----- Information provided
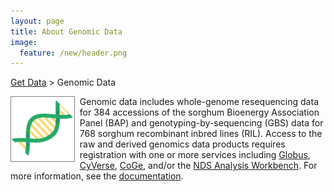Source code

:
 ```yaml
---
layout: page
title: About Genomic Data
image:
  feature: /new/header.png
---
```


<a href="/data">Get Data</a> > Genomic Data<br/>

<div>
<div style="float: left; width: 20%; margin-right: 10px; margin-bottom: 10px">
<a href="http://datacommons.cyverse.org/browse/iplant/home/shared/terraref" style="border: 0" target="_blank">
<span style="display:inline-block; border:1px solid grey; text-align:center; font-size:146x; font-weight: bold; width: 100%;">
   <img src="/images/new/genomics sq.png" style="width: 100px"><br/>
</span></a>
</div>
Genomic data includes whole-genome resequencing data for 384 accessions of the sorghum Bioenergy Association Panel (BAP) and genotyping-by-sequencing (GBS) data for 768 sorghum recombinant inbred lines (RIL). Access to the raw and derived genomics data products requires registration with one or more services including <a href="https://terraref.gitbooks.io/terraref-documentation/content/user/using-globus.html">Globus</a>, <a href="https://terraref.gitbooks.io/terraref-documentation/content/user/using-cyverse.html">CyVerse</a>, <a href="https://terraref.gitbooks.io/terraref-documentation/content/user/using-coge.html">CoGe</a>, and/or the <a href="https://terraref.gitbooks.io/terraref-documentation/content/user/using-analysis-workbench.html">NDS Analysis Workbench</a>. For more information, see the <a href="https://terraref.gitbooks.io/terraref-documentation/content/products/genomics-data.html" target="_blank">documentation</a>.

</div>
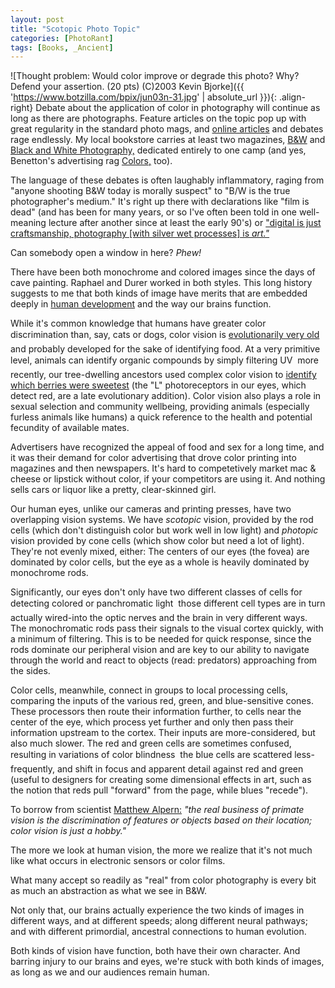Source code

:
 ```yaml
---
layout: post
title: "Scotopic Photo Topic"
categories: [PhotoRant]
tags: [Books, _Ancient]
---
```



![Thought problem: Would color improve or degrade this photo? Why? Defend your assertion. (20 pts) (C)2003 Kevin Bjorke]({{ 'https://www.botzilla.com/bpix/jun03n-31.jpg' | absolute_url }}){: .align-right}
Debate about the application of color in photography will continue as long as there are photographs. Feature articles on the topic pop up with great regularity in the standard photo mags, and <a href="http://digitaljournalist.org/issue0307/nutsandbolts.html">online articles</a> and debates rage endlessly. My local bookstore carries at least two magazines, <a href="http://www.bandwmag.com/">B&amp;W</a> and <a href="http://www.gmcmags.com/">Black and White Photography,</a> dedicated entirely to one camp (and yes, Benetton's advertising rag <a href="http://www.benetton.com/colors/">Colors,</a> too).

The language of these debates is often laughably inflammatory, raging from "anyone shooting B&amp;W today is morally suspect" to "B/W is the true photographer's medium." It's right up there with declarations like "film is dead" (and has been for many years, or so I've often been told in one well-meaning lecture after another since at least the early 90's) or <a href="http://www.thelightregistry.com/">"digital is just craftsmanship, photography [with silver wet processes] is <i>art."</i></a>

Can somebody open a window in here? <i>Phew!</i>


<!--more-->
There have been both monochrome and colored images since the days of cave painting. Raphael and Durer worked in both styles. This long history suggests to me that both kinds of image have merits that are embedded deeply in <a href="http://mbb.harvard.edu/evolution_of_mind_and_brain/ Livingstone.pdf">human development</a> and the way our brains function.

While it's common knowledge that humans have greater color discrimination than, say, cats or dogs, color vision is <a href="http://visiongene.bio.uci.edu/JNRB.nb9510.pdf">evolutionarily very old</a> &#151; and probably developed for the sake of identifying food. At a very primitive level, animals can identify organic compounds by simply filtering UV &#151; more recently, our tree-dwelling ancestors used complex color vision to <a href="http://www.bio.psu.edu/People/Faculty/Nei/ Lab/1997-nei-zhang-yokoyama.pdf">identify which berries were sweetest</a> (the "L" photoreceptors in our eyes, which detect red, are a late evolutionary addition). Color vision also plays a role in sexual selection and community wellbeing, providing animals (especially furless animals like humans) a quick reference to the health and potential fecundity of available mates.

Advertisers have recognized the appeal of food and sex for a long time, and it was their demand for color advertising that drove color printing into magazines and then newspapers. It's hard to competetively market mac &amp; cheese or lipstick without color, if your competitors are using it. And nothing sells cars or liquor like a pretty, clear-skinned girl.

Our human eyes, unlike our cameras and printing presses, have two overlapping vision systems. We have <i>scotopic</i> vision, provided by the rod cells (which don't distinguish color but work well in low light) and <i>photopic</i> vision provided by cone cells (which show color but need a lot of light). They're not evenly mixed, either: The centers of our eyes (the fovea) are dominated by color cells, but the eye as a whole is heavily dominated by monochrome rods.

Significantly, our eyes don't only have two different classes of cells for detecting colored or panchromatic light &#151; those different cell types are in turn actually wired-into the optic nerves and the brain in very different ways. The monochromatic rods pass their signals to the visual cortex quickly, with a minimum of filtering. This is to be needed for quick response, since the rods dominate our peripheral vision and are key to our ability to navigate through the world and react to objects (read: predators) approaching from the sides.

Color cells, meanwhile, connect in groups to local processing cells, comparing the inputs of the various red, green, and blue-sensitive cones. These processors then route their information further, to cells near the center of the eye, which process yet further and only then pass their information upstream to the cortex. Their inputs are more-considered, but also much slower. The red and green cells are sometimes confused, resulting in variations of color blindness &#151; the blue cells are scattered less-frequently, and shift in focus and apparent detail against red and green (useful to designers for creating some dimensional effects in art, such as the notion that reds pull "forward" from the page, while blues "recede"). 

To borrow from scientist <a href="https://en.wikipedia.org/wiki/Mathew_Alpern">Matthew Alpern:</a> _"the real business of primate vision is the discrimination of features or objects based on their location; color vision is just a hobby."_

The more we look at human vision, the more we realize that it's not much like what occurs in electronic sensors or color films.

What many accept so readily as "real" from color photography is every bit as much an abstraction as what we see in B&amp;W.

Not only that, our brains actually experience the two kinds of images in different ways, and at different speeds; along different neural pathways; and with different primordial, ancestral connections to human evolution.

Both kinds of vision have function, both have their own character. And barring injury to our brains and eyes, we're stuck with both kinds of images, as long as we and our audiences remain human.

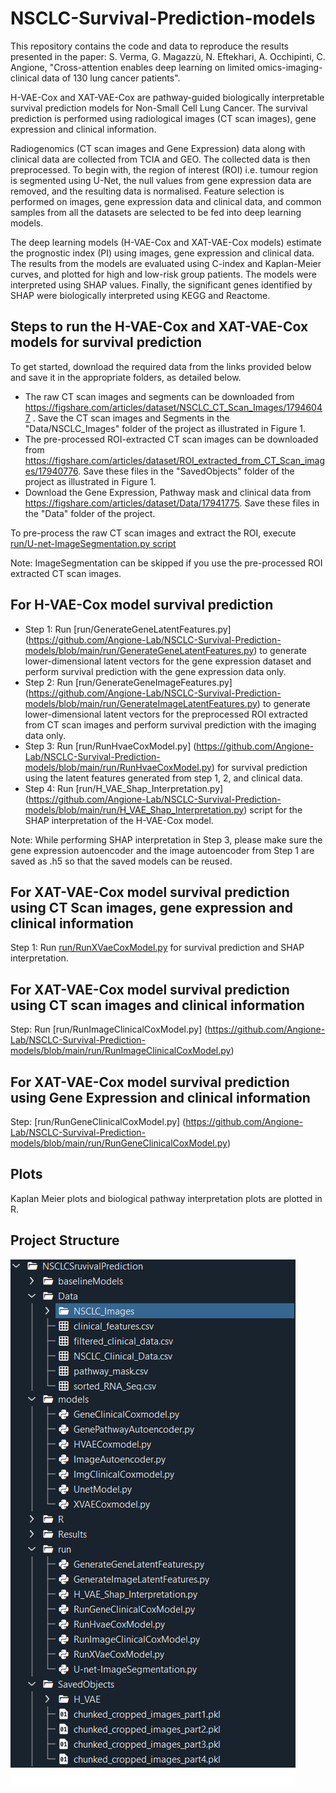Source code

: # NSCLC-Survival-Prediction-models

This repository contains the code and data to reproduce the results presented in the paper: S. Verma, G. Magazzù, N. Eftekhari, A. Occhipinti, C. Angione, "Cross-attention enables deep learning on limited omics-imaging-clinical data of 130 lung cancer patients".

H-VAE-Cox and XAT-VAE-Cox are pathway-guided biologically interpretable survival prediction models for Non-Small Cell Lung Cancer. The survival prediction is performed using radiological images (CT scan images), gene expression and clinical information. 

Radiogenomics (CT scan images and Gene Expression) data along with clinical data are collected from TCIA and GEO. The collected data is then preprocessed. To begin with, the region of interest (ROI) i.e. tumour region is segmented using U-Net, the null values from gene expression data are removed, and the resulting data is normalised. Feature selection is performed on images, gene expression data and clinical data, and common samples from all the datasets are selected to be fed into deep learning models. 

The deep learning models (H-VAE-Cox and XAT-VAE-Cox models) estimate the prognostic index (PI) using images, gene expression and clinical data. The results from the models are evaluated using C-index and Kaplan-Meier curves, and plotted for high and low-risk group patients. The models were interpreted using SHAP values. Finally, the significant genes identified by SHAP were biologically interpreted using KEGG and Reactome.


## Steps to run the H-VAE-Cox and XAT-VAE-Cox models for survival prediction ##
To get started, download the required data from the links provided below and save it in the appropriate folders, as detailed below.

*	The raw CT scan images and segments can be downloaded from https://figshare.com/articles/dataset/NSCLC_CT_Scan_Images/17946047 . Save the CT scan images and Segments in the "Data/NSCLC_Images" folder of the project as illustrated in Figure 1.
* The pre-processed ROI-extracted CT scan images can be downloaded from https://figshare.com/articles/dataset/ROI_extracted_from_CT_Scan_images/17940776. Save these files in the "SavedObjects" folder of the project as illustrated in Figure 1.
*	Download the Gene Expression, Pathway mask and clinical data from https://figshare.com/articles/dataset/Data/17941775. Save these files in the "Data" folder of the project.

To pre-process the raw CT scan images and extract the ROI, execute  [run/U-net-ImageSegmentation.py script](https://github.com/Angione-Lab/NSCLC-Survival-Prediction-models/blob/main/run/U-net-ImageSegmentation.py)


Note: ImageSegmentation can be skipped if you use the pre-processed ROI extracted CT scan images.


## For H-VAE-Cox model survival prediction ##

*	Step 1: Run [run/GenerateGeneLatentFeatures.py] (https://github.com/Angione-Lab/NSCLC-Survival-Prediction-models/blob/main/run/GenerateGeneLatentFeatures.py) to generate lower-dimensional latent vectors for the gene expression dataset and perform survival prediction with the gene expression data only.
*	Step 2: Run [run/GenerateGeneImageFeatures.py] (https://github.com/Angione-Lab/NSCLC-Survival-Prediction-models/blob/main/run/GenerateImageLatentFeatures.py) to generate lower-dimensional latent vectors for the preprocessed ROI extracted from CT scan images and perform survival prediction with the imaging data only.
*	Step 3: Run [run/RunHvaeCoxModel.py] (https://github.com/Angione-Lab/NSCLC-Survival-Prediction-models/blob/main/run/RunHvaeCoxModel.py) for survival prediction using the latent features generated from step 1, 2, and clinical data.
*	Step 4: Run [run/H_VAE_Shap_Interpretation.py] (https://github.com/Angione-Lab/NSCLC-Survival-Prediction-models/blob/main/run/H_VAE_Shap_Interpretation.py) script for the SHAP interpretation of the H-VAE-Cox model. 

Note: While performing SHAP interpretation in Step 3, please make sure the gene expression autoencoder and the image autoencoder from Step 1 are saved as .h5 so that the saved models can be reused.

## For XAT-VAE-Cox model survival prediction using CT Scan images, gene expression and clinical information ##
Step 1: Run [run/RunXVaeCoxModel.py](https://github.com/Angione-Lab/NSCLC-Survival-Prediction-models/blob/main/run/RunXVaeCoxModel.py) for survival prediction and SHAP interpretation.

## For XAT-VAE-Cox model survival prediction using CT scan images and clinical information ##
Step: Run [run/RunImageClinicalCoxModel.py] (https://github.com/Angione-Lab/NSCLC-Survival-Prediction-models/blob/main/run/RunImageClinicalCoxModel.py)

## For XAT-VAE-Cox model survival prediction using Gene Expression and clinical information ##
Step: [run/RunGeneClinicalCoxModel.py] (https://github.com/Angione-Lab/NSCLC-Survival-Prediction-models/blob/main/run/RunGeneClinicalCoxModel.py)

## Plots ##
Kaplan Meier plots and biological pathway interpretation plots are plotted in R.

## Project Structure ##
![Project Structure](https://github.com/Angione-Lab/NSCLC-Survival-Prediction-models/blob/main/Results/project%20structure.png)
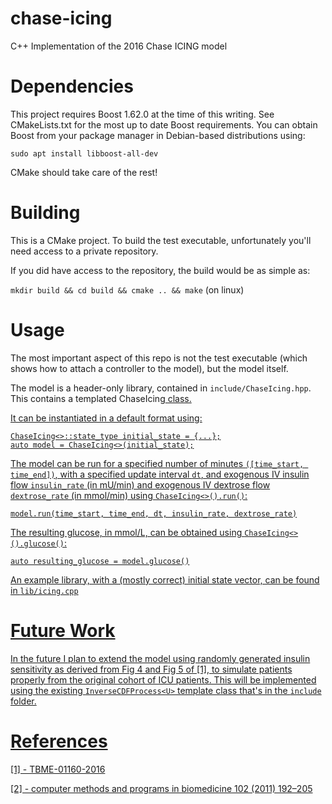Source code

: # chase-icing
C++ Implementation of the 2016 Chase ICING model

# Dependencies

This project requires Boost 1.62.0 at the time of this writing. See CMakeLists.txt for the most up to date Boost requirements. You can obtain Boost from your package manager in Debian-based distributions using:

`sudo apt install libboost-all-dev`

CMake should take care of the rest!

# Building

This is a CMake project. To build the test executable, unfortunately you'll need access to a private repository.

If you did have access to the repository, the build would be as simple as:

`mkdir build && cd build && cmake .. && make` (on linux)

# Usage

The most important aspect of this repo is not the test executable (which shows how to attach a controller to the model), but the model itself.

The model is a header-only library, contained in `include/ChaseIcing.hpp`. This contains a templated ChaseIcing<U> class.

It can be instantiated in a default format using:

```
ChaseIcing<>::state_type initial_state = {...};
auto model = ChaseIcing<>(initial_state);
```

The model can be run for a specified number of minutes `([time_start, time_end])`, with a specified update interval `dt`, and exogenous IV insulin flow `insulin_rate` (in mU/min) and exogenous IV dextrose flow  `dextrose_rate` (in mmol/min) using `ChaseIcing<>().run()`:

`model.run(time_start, time_end, dt, insulin_rate, dextrose_rate)`

The resulting glucose, in mmol/L, can be obtained using `ChaseIcing<>().glucose()`:

`auto resulting_glucose = model.glucose()`

An example library, with a (mostly correct) initial state vector, can be found in `lib/icing.cpp`

# Future Work

In the future I plan to extend the model using randomly generated insulin sensitivity as derived from Fig 4 and Fig 5 of [1], to simulate patients properly from the original cohort of ICU patients. This will be implemented using the existing `InverseCDFProcess<U>` template class that's in the `include` folder. 

# References

[1] - TBME-01160-2016 

[2] - computer methods and programs in biomedicine 102 (2011) 192–205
----------
* [Exercise objective]
Would you please copy all lines in the data that contain the word "what"?

* [Response below]
The more we look at human vision, the more we realize that it's not much like what occurs in electronic sensors or color films.
What many accept so readily as "real" from color photography is every bit as much an abstraction as what we see in B&amp;W.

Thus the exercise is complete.